The employing agency should make sure each trainee who participates in the core course has been given a proper orientation to the training several weeks prior to course attendance.  This includes advising the employee that exercise clothing and shoes will be required during the course as well as explaining the employers expectations with regard to participation.  Employers may find it helpful to provide each employee sections of the physical tasks training manual that pertain to the specific activities the trainee will be performing during the course.

Employers should make every effort to familiarize themselves with the provider’s approach to physical tasks training.  This might include an on-site visit to the course to observe the training.  As with any aspect of the core course, employers should maintain regular and clear communication with the provider as to expectations and trainee performance while the course is in progress.

B.        Types of Core Courses

1.        Probation Officer Core Course

In addition to CPR as required by EMS, the Probation Officer Core Course consists of a minimum of 170 hours of instruction in specific performance/instructional objectives. Entry-level staff must successfully complete these course objectives by showing a satisfactory level of proficiency on relevant achievement tests.  This training shall be completed in the first year of job assignment as a probation officer.

Trainees who have successfully completed Cardiopulmonary Resuscitation (CPR) and are currently certified, do not need to repeat this subject.

2.        Juvenile Corrections Officer Core Course

In addition to First Aid and CPR as required by EMS, the  Juvenile Corrections Officer Core Course consists of a minimum of 126 hours of instruction in specific performance/instructional objectives. Entry-level staff must successfully complete these course objectives by showing a satisfactory level of proficiency on relevant achievement tests.  This training shall be completed in the first year of job assignment as a Juvenile Corrections Officer.
########
• [WORK ORDER 1]: According to the core course guidelines, what is the minimum number of instruction hours in the Probation Officer Core Course?
• [WORK ORDER 2]: Write the next part of the core course guidelines, starting after the final sentence shown.
########
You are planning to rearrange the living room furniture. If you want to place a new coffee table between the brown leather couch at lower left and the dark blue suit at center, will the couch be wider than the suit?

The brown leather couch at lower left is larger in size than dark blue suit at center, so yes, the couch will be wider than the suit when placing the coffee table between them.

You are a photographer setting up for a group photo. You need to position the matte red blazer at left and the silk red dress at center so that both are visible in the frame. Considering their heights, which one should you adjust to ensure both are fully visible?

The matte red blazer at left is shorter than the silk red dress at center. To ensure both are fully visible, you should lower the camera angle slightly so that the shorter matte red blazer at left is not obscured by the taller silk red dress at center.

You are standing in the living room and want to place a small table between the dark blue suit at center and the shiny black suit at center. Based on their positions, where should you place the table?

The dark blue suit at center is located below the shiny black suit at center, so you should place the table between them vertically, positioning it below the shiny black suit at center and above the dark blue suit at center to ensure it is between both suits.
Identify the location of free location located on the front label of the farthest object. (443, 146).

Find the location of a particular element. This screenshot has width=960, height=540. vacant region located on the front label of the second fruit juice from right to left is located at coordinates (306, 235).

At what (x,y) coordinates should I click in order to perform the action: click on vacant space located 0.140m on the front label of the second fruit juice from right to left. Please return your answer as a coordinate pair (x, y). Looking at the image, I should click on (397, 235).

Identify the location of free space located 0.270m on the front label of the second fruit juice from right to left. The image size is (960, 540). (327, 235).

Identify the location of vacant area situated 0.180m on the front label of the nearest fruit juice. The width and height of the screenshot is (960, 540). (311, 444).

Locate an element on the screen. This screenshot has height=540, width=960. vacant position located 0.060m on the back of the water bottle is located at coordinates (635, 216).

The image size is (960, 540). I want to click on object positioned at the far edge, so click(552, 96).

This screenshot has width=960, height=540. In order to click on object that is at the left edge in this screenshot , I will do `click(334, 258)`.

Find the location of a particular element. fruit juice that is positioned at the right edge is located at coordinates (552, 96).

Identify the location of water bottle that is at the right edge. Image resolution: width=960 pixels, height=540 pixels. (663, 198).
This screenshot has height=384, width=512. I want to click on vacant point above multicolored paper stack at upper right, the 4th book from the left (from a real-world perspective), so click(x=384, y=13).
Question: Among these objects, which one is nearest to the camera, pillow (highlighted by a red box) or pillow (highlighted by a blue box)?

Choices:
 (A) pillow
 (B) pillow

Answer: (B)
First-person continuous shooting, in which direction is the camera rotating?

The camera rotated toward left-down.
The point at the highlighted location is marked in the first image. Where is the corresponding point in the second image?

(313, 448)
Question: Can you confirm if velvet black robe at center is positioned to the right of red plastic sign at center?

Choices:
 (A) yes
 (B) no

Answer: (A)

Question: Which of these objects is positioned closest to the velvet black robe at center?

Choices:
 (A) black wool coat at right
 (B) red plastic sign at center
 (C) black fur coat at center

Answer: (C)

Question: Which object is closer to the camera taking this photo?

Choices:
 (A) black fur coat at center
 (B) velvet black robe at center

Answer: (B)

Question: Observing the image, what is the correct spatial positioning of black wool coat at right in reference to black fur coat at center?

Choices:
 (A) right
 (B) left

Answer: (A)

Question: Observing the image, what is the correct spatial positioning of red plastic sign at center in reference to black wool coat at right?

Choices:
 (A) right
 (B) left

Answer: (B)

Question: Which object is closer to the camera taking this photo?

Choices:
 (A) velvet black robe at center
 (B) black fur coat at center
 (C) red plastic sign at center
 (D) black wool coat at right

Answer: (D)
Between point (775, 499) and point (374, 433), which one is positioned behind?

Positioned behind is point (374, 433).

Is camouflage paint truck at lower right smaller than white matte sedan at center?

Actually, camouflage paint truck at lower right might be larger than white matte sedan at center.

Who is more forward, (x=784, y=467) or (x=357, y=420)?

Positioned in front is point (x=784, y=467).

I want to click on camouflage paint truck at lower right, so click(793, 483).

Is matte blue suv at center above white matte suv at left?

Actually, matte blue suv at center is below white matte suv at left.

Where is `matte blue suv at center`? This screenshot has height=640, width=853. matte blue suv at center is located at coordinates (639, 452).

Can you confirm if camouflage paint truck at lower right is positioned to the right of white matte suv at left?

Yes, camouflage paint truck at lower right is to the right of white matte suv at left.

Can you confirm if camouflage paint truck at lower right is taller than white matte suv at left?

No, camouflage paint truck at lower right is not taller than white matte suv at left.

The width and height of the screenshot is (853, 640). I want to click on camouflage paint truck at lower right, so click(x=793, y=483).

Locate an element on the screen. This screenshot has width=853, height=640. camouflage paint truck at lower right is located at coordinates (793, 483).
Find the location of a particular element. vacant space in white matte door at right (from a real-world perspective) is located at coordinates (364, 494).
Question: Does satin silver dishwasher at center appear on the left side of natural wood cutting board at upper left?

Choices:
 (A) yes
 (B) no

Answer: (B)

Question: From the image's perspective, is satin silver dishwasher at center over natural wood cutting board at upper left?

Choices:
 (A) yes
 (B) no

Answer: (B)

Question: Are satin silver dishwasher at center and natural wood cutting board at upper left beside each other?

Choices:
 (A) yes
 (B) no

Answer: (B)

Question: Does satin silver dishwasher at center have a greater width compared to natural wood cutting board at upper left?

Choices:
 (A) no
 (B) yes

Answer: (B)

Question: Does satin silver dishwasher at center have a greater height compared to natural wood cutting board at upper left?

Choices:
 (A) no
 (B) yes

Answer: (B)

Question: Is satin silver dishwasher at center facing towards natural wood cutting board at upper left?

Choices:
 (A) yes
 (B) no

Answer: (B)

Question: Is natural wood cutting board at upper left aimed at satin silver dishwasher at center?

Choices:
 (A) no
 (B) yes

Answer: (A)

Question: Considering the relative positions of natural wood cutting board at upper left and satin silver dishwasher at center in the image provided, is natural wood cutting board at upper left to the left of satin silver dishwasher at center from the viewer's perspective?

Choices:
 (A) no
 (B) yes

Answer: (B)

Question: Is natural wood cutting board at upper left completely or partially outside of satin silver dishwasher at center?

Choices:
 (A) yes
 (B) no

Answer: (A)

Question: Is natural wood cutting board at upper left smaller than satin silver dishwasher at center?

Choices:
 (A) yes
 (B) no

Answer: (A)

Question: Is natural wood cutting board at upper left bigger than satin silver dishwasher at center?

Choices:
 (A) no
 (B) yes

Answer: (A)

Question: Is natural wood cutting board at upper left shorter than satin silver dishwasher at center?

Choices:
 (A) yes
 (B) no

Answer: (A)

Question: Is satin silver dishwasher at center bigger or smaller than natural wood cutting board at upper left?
########
• [EXERCISE RESPONSE 1]: At least 170 hours of instruction, in addition to CPR.

• [EXERCISE RESPONSE 2]:
Trainees who have successfully completed Cardiopulmonary Resuscitation (CPR) and First Aid, and are currently certified, do not need to repeat these subjects.

3.        Adult Corrections Officer Core Course

In addition to First Aid and CPR as required by EMS, the Adult Corrections Officer Core Course consists of a minimum of 176 hours of instruction in specific performance/instructional objectives. Entry-level staff must successfully complete these course objectives by showing a satisfactory level of proficiency on relevant achievement tests.  This training shall be completed in the first year of job assignment as an Adult Corrections Officer.

Trainees who have successfully completed Cardiopulmonary Resuscitation (CPR) and First Aid, and are currently certified, do not need to repeat these subjects.

4.        Adult Corrections Officer Supplemental Core Course

The Adult Corrections Officer Supplemental Core Course consists of a minimum of 56 hours of instruction in specific performance instructional objectives.  It is designed for the Adult Corrections Officer who has previously completed the Peace Officers Standards and Training (POST) Basic Academy Course.  Entry-level staff must successfully complete these course objectives by showing a satisfactory level of proficiency on relevant achievement tests.  This training shall be completed within the first year of job assignment as an Adult Corrections Officer.

5.        Supervisor Core Course

The Supervisor Core Course consists of a minimum of 80 hours of instruction to be completed during the first year of job assignment as a supervisor in a jail or adult institution, juvenile institution, or probation department.

Satisfactory completion of the POST certified “Supervisory Training Course” also satisfies the core supervisory training requirement for STC.

6.        Manager/Administrator Core Course

The Manager-Administrator Core Course consists of a minimum of 80 hours of instruction to be completed in the first year of job assignment as a manager or administrator in a jail (adult institution), juvenile institution or probation department.  Eighty hours of instruction consists of prescribed management topics relevant to local correctional management and administration.

The POST certified Manager Training Course or Executive Development Course may be substituted for the Manager-Administrator Core Course for adult institutions (jails) managers and administrators.

C.        Annual Required Training Courses

Annual training is mandatory for all full participation eligible staff that have completed Core training.  Annual training is specialized or refresher training that develops or enhances job-related skills.  Flexibility is permitted in course content and method of instruction to meet changing conditions and local needs.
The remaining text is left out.